- _Qué hacer_: Vuelca todas las filas siguientes en una tabla Markdown con dos columnas, «Posición» y «Contenido», que den el número de cada línea y su texto. Omite las líneas en blanco.

++++++++

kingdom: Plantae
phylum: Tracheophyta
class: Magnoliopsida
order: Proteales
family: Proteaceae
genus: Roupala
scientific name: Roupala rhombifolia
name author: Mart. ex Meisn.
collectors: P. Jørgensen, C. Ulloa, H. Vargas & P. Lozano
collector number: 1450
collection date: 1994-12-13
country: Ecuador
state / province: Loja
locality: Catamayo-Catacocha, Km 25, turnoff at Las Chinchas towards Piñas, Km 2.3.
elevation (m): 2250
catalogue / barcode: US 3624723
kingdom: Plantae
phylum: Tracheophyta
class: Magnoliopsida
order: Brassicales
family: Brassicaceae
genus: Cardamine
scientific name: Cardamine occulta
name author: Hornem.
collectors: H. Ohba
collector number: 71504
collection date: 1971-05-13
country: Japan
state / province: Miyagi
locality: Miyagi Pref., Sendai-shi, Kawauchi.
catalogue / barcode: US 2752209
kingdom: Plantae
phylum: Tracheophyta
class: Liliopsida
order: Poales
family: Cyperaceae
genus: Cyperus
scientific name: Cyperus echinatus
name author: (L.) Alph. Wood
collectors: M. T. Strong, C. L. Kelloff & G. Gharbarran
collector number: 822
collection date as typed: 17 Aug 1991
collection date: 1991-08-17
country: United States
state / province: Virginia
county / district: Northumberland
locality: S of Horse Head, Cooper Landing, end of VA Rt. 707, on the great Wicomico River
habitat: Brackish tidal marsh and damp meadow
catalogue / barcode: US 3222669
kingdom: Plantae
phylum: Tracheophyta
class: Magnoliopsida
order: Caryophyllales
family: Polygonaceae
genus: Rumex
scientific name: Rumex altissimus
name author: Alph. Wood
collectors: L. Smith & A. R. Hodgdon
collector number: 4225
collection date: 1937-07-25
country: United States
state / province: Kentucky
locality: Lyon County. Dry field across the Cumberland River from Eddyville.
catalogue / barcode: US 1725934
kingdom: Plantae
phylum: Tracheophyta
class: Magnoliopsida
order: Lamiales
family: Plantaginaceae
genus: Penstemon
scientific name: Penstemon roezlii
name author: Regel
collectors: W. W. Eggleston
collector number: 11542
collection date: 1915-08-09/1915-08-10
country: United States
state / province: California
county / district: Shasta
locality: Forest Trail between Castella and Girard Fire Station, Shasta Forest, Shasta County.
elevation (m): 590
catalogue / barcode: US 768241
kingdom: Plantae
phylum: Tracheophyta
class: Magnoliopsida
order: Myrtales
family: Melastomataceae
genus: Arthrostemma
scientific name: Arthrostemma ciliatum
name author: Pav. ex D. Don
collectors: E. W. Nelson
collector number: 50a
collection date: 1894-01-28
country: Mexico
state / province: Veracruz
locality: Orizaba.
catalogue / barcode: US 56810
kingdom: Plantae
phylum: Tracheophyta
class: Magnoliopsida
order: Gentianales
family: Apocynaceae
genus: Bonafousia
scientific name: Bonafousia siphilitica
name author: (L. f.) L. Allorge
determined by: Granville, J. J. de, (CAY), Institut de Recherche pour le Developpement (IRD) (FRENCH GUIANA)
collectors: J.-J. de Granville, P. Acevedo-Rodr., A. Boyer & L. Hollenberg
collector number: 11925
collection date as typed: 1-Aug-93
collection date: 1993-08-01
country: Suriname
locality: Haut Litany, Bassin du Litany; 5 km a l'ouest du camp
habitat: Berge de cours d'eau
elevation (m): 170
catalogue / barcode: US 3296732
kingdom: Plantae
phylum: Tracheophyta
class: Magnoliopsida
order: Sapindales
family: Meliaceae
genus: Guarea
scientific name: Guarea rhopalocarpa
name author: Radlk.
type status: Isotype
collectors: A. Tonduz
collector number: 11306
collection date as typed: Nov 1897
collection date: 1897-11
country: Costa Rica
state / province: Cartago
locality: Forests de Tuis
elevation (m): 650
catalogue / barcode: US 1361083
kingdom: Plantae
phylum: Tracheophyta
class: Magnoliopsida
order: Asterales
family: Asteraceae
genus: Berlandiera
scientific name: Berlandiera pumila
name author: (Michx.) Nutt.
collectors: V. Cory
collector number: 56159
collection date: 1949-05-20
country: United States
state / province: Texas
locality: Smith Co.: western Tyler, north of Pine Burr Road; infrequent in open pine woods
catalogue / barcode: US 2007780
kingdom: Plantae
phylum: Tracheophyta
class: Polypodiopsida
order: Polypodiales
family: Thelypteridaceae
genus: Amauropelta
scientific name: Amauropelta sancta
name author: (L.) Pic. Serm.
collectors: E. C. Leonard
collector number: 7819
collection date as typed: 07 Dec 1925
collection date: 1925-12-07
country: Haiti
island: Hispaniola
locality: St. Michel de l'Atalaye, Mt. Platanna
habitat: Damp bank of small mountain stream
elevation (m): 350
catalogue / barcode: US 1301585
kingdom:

++++++++

- _Respuesta_:
| Posición | Contenido |
|---|---|
| 1 | kingdom: Plantae |
| 2 | phylum: Tracheophyta |
| 3 | class: Magnoliopsida |
| 4 | order: Proteales |
| 5 | family: Proteaceae |
| 6 | genus: Roupala |
| 7 | scientific name: Roupala rhombifolia |
| 8 | name author: Mart. ex Meisn. |
| 9 | collectors: P. Jørgensen, C. Ulloa, H. Vargas & P. Lozano |
| 10 | collector number: 1450 |
| 11 | collection date: 1994-12-13 |
| 12 | country: Ecuador |
| 13 | state / province: Loja |
| 14 | locality: Catamayo-Catacocha, Km 25, turnoff at Las Chinchas towards Piñas, Km 2.3. |
| 15 | elevation (m): 2250 |
| 16 | catalogue / barcode: US 3624723 |
| 17 | kingdom: Plantae |
| 18 | phylum: Tracheophyta |
| 19 | class: Magnoliopsida |
| 20 | order: Brassicales |
| 21 | family: Brassicaceae |
| 22 | genus: Cardamine |
| 23 | scientific name: Cardamine occulta |
| 24 | name author: Hornem. |
| 25 | collectors: H. Ohba |
| 26 | collector number: 71504 |
| 27 | collection date: 1971-05-13 |
| 28 | country: Japan |
| 29 | state / province: Miyagi |
| 30 | locality: Miyagi Pref., Sendai-shi, Kawauchi. |
| 31 | catalogue / barcode: US 2752209 |
| 32 | kingdom: Plantae |
| 33 | phylum: Tracheophyta |
| 34 | class: Liliopsida |
| 35 | order: Poales |
| 36 | family: Cyperaceae |
| 37 | genus: Cyperus |
| 38 | scientific name: Cyperus echinatus |
| 39 | name author: (L.) Alph. Wood |
| 40 | collectors: M. T. Strong, C. L. Kelloff & G. Gharbarran |
| 41 | collector number: 822 |
| 42 | collection date as typed: 17 Aug 1991 |
| 43 | collection date: 1991-08-17 |
| 44 | country: United States |
| 45 | state / province: Virginia |
| 46 | county / district: Northumberland |
| 47 | locality: S of Horse Head, Cooper Landing, end of VA Rt. 707, on the great Wicomico River |
| 48 | habitat: Brackish tidal marsh and damp meadow |
| 49 | catalogue / barcode: US 3222669 |
| 50 | kingdom: Plantae |
| 51 | phylum: Tracheophyta |
| 52 | class: Magnoliopsida |
| 53 | order: Caryophyllales |
| 54 | family: Polygonaceae |
| 55 | genus: Rumex |
| 56 | scientific name: Rumex altissimus |
| 57 | name author: Alph. Wood |
| 58 | collectors: L. Smith & A. R. Hodgdon |
| 59 | collector number: 4225 |
| 60 | collection date: 1937-07-25 |
| 61 | country: United States |
| 62 | state / province: Kentucky |
| 63 | locality: Lyon County. Dry field across the Cumberland River from Eddyville. |
| 64 | catalogue / barcode: US 1725934 |
| 65 | kingdom: Plantae |
| 66 | phylum: Tracheophyta |
| 67 | class: Magnoliopsida |
| 68 | order: Lamiales |
| 69 | family: Plantaginaceae |
| 70 | genus: Penstemon |
| 71 | scientific name: Penstemon roezlii |
| 72 | name author: Regel |
| 73 | collectors: W. W. Eggleston |
| 74 | collector number: 11542 |
| 75 | collection date: 1915-08-09/1915-08-10 |
| 76 | country: United States |
| 77 | state / province: California |
| 78 | county / district: Shasta |
| 79 | locality: Forest Trail between Castella and Girard Fire Station, Shasta Forest, Shasta County. |
| 80 | elevation (m): 590 |
| 81 | catalogue / barcode: US 768241 |
| 82 | kingdom: Plantae |
| 83 | phylum: Tracheophyta |
| 84 | class: Magnoliopsida |
| 85 | order: Myrtales |
| 86 | family: Melastomataceae |
| 87 | genus: Arthrostemma |
| 88 | scientific name: Arthrostemma ciliatum |
| 89 | name author: Pav. ex D. Don |
| 90 | collectors: E. W. Nelson |
| 91 | collector number: 50a |
| 92 | collection date: 1894-01-28 |
| 93 | country: Mexico |
| 94 | state / province: Veracruz |
| 95 | locality: Orizaba. |
| 96 | catalogue / barcode: US 56810 |
| 97 | kingdom: Plantae |
| 98 | phylum: Tracheophyta |
| 99 | class: Magnoliopsida |
| 100 | order: Gentianales |
| 101 | family: Apocynaceae |
| 102 | genus: Bonafousia |
| 103 | scientific name: Bonafousia siphilitica |
| 104 | name author: (L. f.) L. Allorge |
| 105 | determined by: Granville, J. J. de, (CAY), Institut de Recherche pour le Developpement (IRD) (FRENCH GUIANA) |
| 106 | collectors: J.-J. de Granville, P. Acevedo-Rodr., A. Boyer & L. Hollenberg |
| 107 | collector number: 11925 |
| 108 | collection date as typed: 1-Aug-93 |
| 109 | collection date: 1993-08-01 |
| 110 | country: Suriname |
| 111 | locality: Haut Litany, Bassin du Litany; 5 km a l'ouest du camp |
| 112 | habitat: Berge de cours d'eau |
| 113 | elevation (m): 170 |
| 114 | catalogue / barcode: US 3296732 |
| 115 | kingdom: Plantae |
| 116 | phylum: Tracheophyta |
| 117 | class: Magnoliopsida |
| 118 | order: Sapindales |
| 119 | family: Meliaceae |
| 120 | genus: Guarea |
| 121 | scientific name: Guarea rhopalocarpa |
| 122 | name author: Radlk. |
| 123 | type status: Isotype |
| 124 | collectors: A. Tonduz |
| 125 | collector number: 11306 |
| 126 | collection date as typed: Nov 1897 |
| 127 | collection date: 1897-11 |
| 128 | country: Costa Rica |
| 129 | state / province: Cartago |
| 130 | locality: Forests de Tuis |
| 131 | elevation (m): 650 |
| 132 | catalogue / barcode: US 1361083 |
| 133 | kingdom: Plantae |
| 134 | phylum: Tracheophyta |
| 135 | class: Magnoliopsida |
| 136 | order: Asterales |
| 137 | family: Asteraceae |
| 138 | genus: Berlandiera |
| 139 | scientific name: Berlandiera pumila |
| 140 | name author: (Michx.) Nutt. |
| 141 | collectors: V. Cory |
| 142 | collector number: 56159 |
| 143 | collection date: 1949-05-20 |
| 144 | country: United States |
| 145 | state / province: Texas |
| 146 | locality: Smith Co.: western Tyler, north of Pine Burr Road; infrequent in open pine woods |
| 147 | catalogue / barcode: US 2007780 |
| 148 | kingdom: Plantae |
| 149 | phylum: Tracheophyta |
| 150 | class: Polypodiopsida |
| 151 | order: Polypodiales |
| 152 | family: Thelypteridaceae |
| 153 | genus: Amauropelta |
| 154 | scientific name: Amauropelta sancta |
| 155 | name author: (L.) Pic. Serm. |
| 156 | collectors: E. C. Leonard |
| 157 | collector number: 7819 |
| 158 | collection date as typed: 07 Dec 1925 |
| 159 | collection date: 1925-12-07 |
| 160 | country: Haiti |
| 161 | island: Hispaniola |
| 162 | locality: St. Michel de l'Atalaye, Mt. Platanna |
| 163 | habitat: Damp bank of small mountain stream |
| 164 | elevation (m): 350 |
| 165 | catalogue / barcode: US 1301585 |
| 166 | kingdom: |